I have a list of elements with weights:
{ id1, weight1 },
{ id2, weight2 },
...
{ idN, weightN }
Weights are small integers (say, less than 1000, often less than 50). Total number of ids in the list is less than 1000 as well. (Each id
is listed only once.)
For each query I have to return a "random enough" element from the list. If I do E
queries, where E
is proportional to the sum of all weights, the same number of times each element element must be exactly proportional to its weight
value. Note that this should work for smaller values of E
(say, up to 50 * sum of weights). See also note at the end of the question.
So far so good, I'd solve this task by putting element ids into a circular list, duplicating them the weight times, then shuffling the list. Each query returns head of the list, and then increments head position.
But in this case I have one additional condition:
I have additional parameter to the query: a filter. A filter is a map of id => is_enabled
. If is_enabled
is false for a given id
, that id
should be excluded from the results. The E
value in the above restriction is calculated only for enabled elements. That is, disabled element weights are to be excluded from the query.
Filters are "unique" for each query and include entries for each id
in the list. (Note that this implies 2^1000 potential filter values.)

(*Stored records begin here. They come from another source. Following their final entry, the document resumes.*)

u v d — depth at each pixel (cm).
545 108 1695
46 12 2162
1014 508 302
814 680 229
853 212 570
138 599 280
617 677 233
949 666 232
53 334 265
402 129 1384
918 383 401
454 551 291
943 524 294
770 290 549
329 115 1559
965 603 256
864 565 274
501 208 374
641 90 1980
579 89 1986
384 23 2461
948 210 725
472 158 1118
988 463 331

Is there a way to solve this efficiently? I need the algorithm to be efficient on a multi-server cluster.
Note 1: I want to stress that, as I believe, selecting elements totally at random (as suggested in one of the answers), without storing any state, will not work. It will give exactly proportional number of elements only on infinite number of queries. Random number generator has full right to return unfair values for a long period of time.
Note 2: This task imposes no restrictions on the quality of the randomness. Come to think about it, it is not even necessary to shuffle the list in the simple-case solution above. Good randomness is better, but not necessary at all.
Note 3: Please note that 2^1000 potential filter values does mean that I can not store anything, associated with the filter value -- it will require too much memory. I can store something for the most recent (or often used) filters, but I can't store things like item list offset, as I can't afford to lose that data.
Note 4: We can't return metainformation with the query and let clients to store the state for us (good idea anyway, thanks, Diacleticus). We can't because two clients may accidentally use the same filter (some filters are more popular than others). In this case we must use the same state for both queries. In fact, client doing more than one query is a relatively rare event.